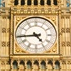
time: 4:43
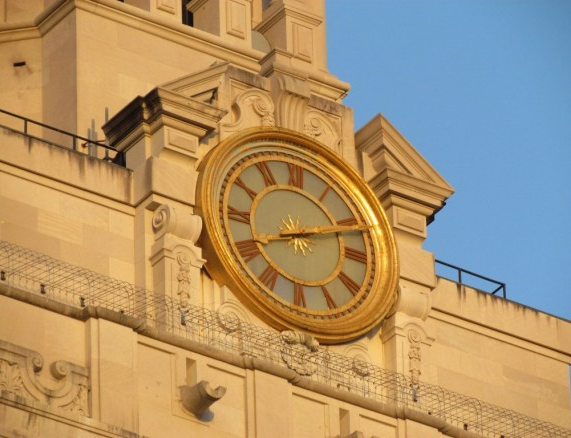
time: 8:12
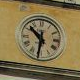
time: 10:31
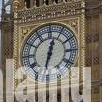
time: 12:32
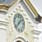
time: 1:37
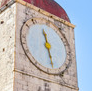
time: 11:28
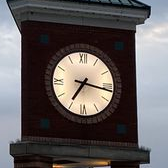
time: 7:16
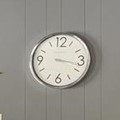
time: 3:17
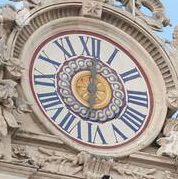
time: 6:01
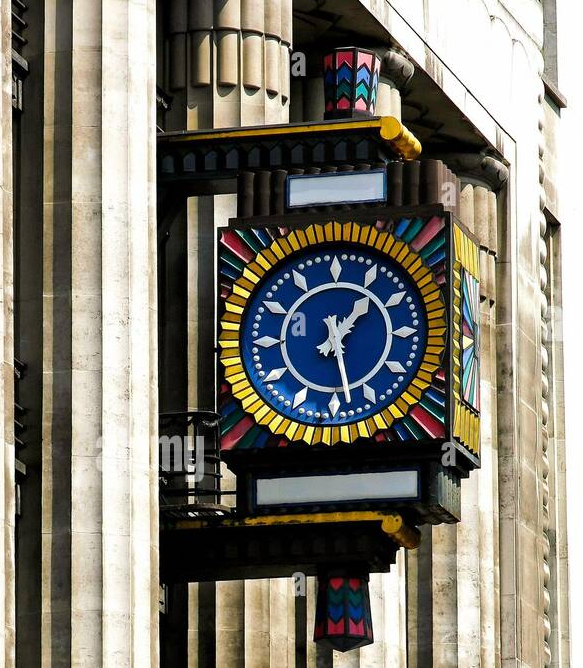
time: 1:28
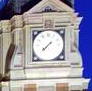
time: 7:37
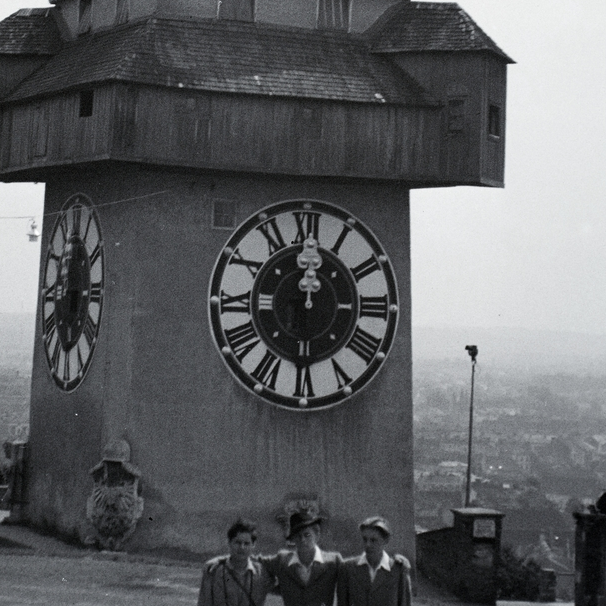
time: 12:04
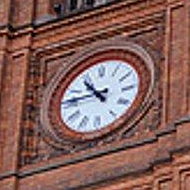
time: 10:45
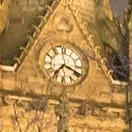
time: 7:18
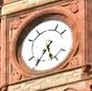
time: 5:35
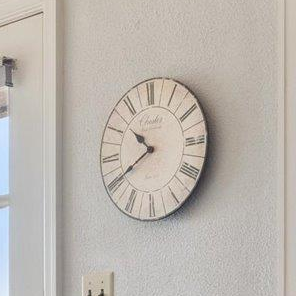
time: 10:39
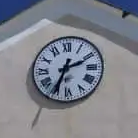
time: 2:34
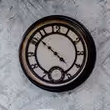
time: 10:22
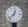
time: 12:37
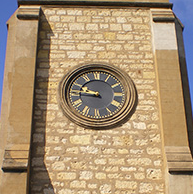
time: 9:45
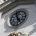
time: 4:57
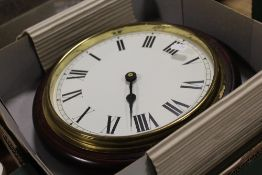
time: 5:26
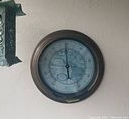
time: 5:59
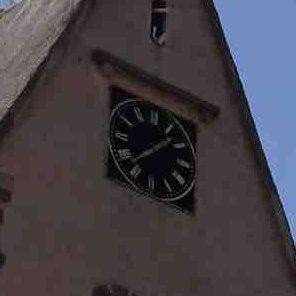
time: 1:37
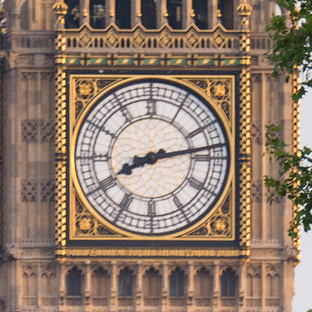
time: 8:13
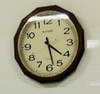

__Aim of the exercise__
Turn the stretch of the listing from the line containing "time: 11:28" through the end of the listing into a Markdown table with the columns Row and Line. Skip blank lines and leave the pictures out.

__Task response__
| Row | Line |
|---|---|
| 1 | time: 11:28 |
| 2 | time: 7:16 |
| 3 | time: 3:17 |
| 4 | time: 6:01 |
| 5 | time: 1:28 |
| 6 | time: 7:37 |
| 7 | time: 12:04 |
| 8 | time: 10:45 |
| 9 | time: 7:18 |
| 10 | time: 5:35 |
| 11 | time: 10:39 |
| 12 | time: 2:34 |
| 13 | time: 10:22 |
| 14 | time: 12:37 |
| 15 | time: 9:45 |
| 16 | time: 4:57 |
| 17 | time: 5:26 |
| 18 | time: 5:59 |
| 19 | time: 1:37 |
| 20 | time: 8:13 |